*EXTRACTED TEXT*
Why do I get a Cannot invoke an object which is possibly 'undefined' Typescript error even after I check that the func reference is not undefined?
type Hoge = {
func?: (str: string) => boolean
}
const myFunc = (obj: Hoge) => {
const data = ['AAA', 'BBB', 'CCC']
if(obj.func !== undefined) {
data.filter(obj.func) // ok
data.filter(v => obj.func(v)) // ng Cannot invoke an object which is possibly 'undefined'.
}
}
Control flow analysis is complicated, and Typescript's analysis only goes so far. In this case, it easily proves that on the //ok line, data.func !== undefined. But it is not so easy to prove data.func's value will not change before it is invoked sometime in the future within the closure that is passed to data.filter.
See the solution at the end of this answer.
Type narrowing is achieved by using control flow analysis to prove that a reference on a particular line has a narrower type than its originally declared or previously known type.
For the line
data.filter(obj.func) // ok
the control flow analysis is trivial; obj.func is dereferenced immediately after it was checked to be !== undefined.
But in the next line
data.filter(v => obj.func(v))
obj.func is NOT dereferenced immediately. It only appears on the next line lexically. But in fact, it won't be invoked until later, "inside" the execution of data.filter. Typescript would have to recursively do control flow analysis down into the implementation of data.filter. Obviously it does not in this case. Maybe a future version of Typescript will (they keep improving it). Or maybe it's too complex or expensive. Or maybe it's impossible?
🟣 Help me improve this answer
Does Javascript's "single threaded architecture" mean that no other thread can change the value of
obj.funcbeforedata.filteris finished?

*DATA SUPPLIED*
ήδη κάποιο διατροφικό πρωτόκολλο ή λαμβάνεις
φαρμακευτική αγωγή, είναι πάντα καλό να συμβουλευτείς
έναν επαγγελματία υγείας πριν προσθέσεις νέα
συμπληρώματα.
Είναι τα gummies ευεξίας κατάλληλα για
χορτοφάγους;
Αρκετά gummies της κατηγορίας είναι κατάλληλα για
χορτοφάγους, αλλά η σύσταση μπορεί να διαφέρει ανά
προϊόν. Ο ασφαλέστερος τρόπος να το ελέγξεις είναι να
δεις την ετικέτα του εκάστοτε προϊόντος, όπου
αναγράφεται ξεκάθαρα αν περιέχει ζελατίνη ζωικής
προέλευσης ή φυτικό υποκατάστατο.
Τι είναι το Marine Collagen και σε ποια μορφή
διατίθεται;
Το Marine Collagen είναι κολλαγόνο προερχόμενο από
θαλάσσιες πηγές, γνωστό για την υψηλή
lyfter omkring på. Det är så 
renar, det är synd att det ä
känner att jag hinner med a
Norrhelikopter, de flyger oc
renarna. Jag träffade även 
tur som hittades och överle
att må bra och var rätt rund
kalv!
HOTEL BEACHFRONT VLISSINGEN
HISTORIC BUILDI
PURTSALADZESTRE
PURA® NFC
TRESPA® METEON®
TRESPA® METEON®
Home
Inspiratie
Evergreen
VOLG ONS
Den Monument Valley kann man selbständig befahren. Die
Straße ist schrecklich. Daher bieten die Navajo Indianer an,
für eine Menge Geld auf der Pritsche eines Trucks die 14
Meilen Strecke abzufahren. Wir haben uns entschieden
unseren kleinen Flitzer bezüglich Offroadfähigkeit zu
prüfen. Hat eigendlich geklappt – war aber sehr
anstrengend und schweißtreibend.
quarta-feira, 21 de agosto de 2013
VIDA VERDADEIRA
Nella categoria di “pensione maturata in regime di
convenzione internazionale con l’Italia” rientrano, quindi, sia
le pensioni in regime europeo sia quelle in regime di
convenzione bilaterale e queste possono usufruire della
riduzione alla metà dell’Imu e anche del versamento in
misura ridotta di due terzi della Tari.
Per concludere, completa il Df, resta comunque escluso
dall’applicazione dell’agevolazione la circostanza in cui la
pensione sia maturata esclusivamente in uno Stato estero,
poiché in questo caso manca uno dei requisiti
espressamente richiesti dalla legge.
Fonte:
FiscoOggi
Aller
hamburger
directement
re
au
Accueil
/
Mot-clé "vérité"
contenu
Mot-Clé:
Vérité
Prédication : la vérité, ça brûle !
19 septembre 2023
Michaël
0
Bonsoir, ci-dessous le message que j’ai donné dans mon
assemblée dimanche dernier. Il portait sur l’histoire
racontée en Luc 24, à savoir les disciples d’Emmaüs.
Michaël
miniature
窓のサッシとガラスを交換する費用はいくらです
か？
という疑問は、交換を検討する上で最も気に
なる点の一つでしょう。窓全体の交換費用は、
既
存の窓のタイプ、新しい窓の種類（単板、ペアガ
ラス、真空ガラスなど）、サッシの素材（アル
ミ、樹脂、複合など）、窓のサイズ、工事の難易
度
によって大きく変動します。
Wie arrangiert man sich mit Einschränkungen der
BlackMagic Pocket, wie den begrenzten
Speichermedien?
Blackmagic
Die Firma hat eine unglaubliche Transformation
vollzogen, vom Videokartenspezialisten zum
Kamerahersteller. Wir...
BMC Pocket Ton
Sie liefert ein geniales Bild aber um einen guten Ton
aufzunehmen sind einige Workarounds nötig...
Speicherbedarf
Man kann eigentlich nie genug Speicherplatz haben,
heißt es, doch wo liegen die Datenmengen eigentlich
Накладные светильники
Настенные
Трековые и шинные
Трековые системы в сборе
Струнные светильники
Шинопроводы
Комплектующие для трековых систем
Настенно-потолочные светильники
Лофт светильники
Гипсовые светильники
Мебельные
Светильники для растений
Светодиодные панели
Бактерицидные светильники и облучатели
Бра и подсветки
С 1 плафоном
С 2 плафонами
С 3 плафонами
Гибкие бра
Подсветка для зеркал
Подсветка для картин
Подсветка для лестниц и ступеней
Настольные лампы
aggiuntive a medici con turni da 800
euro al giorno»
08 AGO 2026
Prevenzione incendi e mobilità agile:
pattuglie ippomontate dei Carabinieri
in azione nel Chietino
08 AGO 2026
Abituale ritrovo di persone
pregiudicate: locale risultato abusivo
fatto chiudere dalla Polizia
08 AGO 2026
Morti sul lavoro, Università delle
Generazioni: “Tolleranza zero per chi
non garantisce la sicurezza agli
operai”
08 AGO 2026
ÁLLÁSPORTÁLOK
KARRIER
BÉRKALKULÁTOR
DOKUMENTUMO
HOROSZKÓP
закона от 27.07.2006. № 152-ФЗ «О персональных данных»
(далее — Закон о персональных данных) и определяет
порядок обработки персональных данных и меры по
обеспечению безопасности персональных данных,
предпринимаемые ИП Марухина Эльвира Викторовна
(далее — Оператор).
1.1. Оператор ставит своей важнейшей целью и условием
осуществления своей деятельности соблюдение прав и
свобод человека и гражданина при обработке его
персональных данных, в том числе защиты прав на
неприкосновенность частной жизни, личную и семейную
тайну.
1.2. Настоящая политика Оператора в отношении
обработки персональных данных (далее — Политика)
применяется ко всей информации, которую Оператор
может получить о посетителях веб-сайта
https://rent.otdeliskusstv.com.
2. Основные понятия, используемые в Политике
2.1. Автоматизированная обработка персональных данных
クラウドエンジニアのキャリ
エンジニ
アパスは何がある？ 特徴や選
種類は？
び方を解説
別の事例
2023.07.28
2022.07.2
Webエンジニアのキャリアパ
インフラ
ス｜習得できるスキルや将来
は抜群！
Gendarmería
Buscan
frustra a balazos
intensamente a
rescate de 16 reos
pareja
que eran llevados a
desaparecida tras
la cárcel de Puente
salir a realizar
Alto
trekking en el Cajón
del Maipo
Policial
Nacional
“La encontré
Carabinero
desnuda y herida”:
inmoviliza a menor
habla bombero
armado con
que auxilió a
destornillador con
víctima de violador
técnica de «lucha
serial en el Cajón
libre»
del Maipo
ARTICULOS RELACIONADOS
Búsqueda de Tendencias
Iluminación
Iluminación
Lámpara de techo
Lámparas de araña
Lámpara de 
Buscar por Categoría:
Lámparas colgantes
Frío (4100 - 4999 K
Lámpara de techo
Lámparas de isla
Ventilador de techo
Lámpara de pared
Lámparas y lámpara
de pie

*EXPLORE THE MATERIAL*
[a] In the TypeScript thread, list every string value stored in the data array.
[b] Copy word for word the stretch of the TypeScript thread from "obj.func is NOT" through "obj.funcbeforedata.filteris finished?".

*RESPONSES*
[a] 'AAA', 'BBB', 'CCC'

[b]
obj.func is NOT dereferenced immediately. It only appears on the next line lexically. But in fact, it won't be invoked until later, "inside" the execution of data.filter. Typescript would have to recursively do control flow analysis down into the implementation of data.filter. Obviously it does not in this case. Maybe a future version of Typescript will (they keep improving it). Or maybe it's too complex or expensive. Or maybe it's impossible?
🟣 Help me improve this answer
Does Javascript's "single threaded architecture" mean that no other thread can change the value of
obj.funcbeforedata.filteris finished?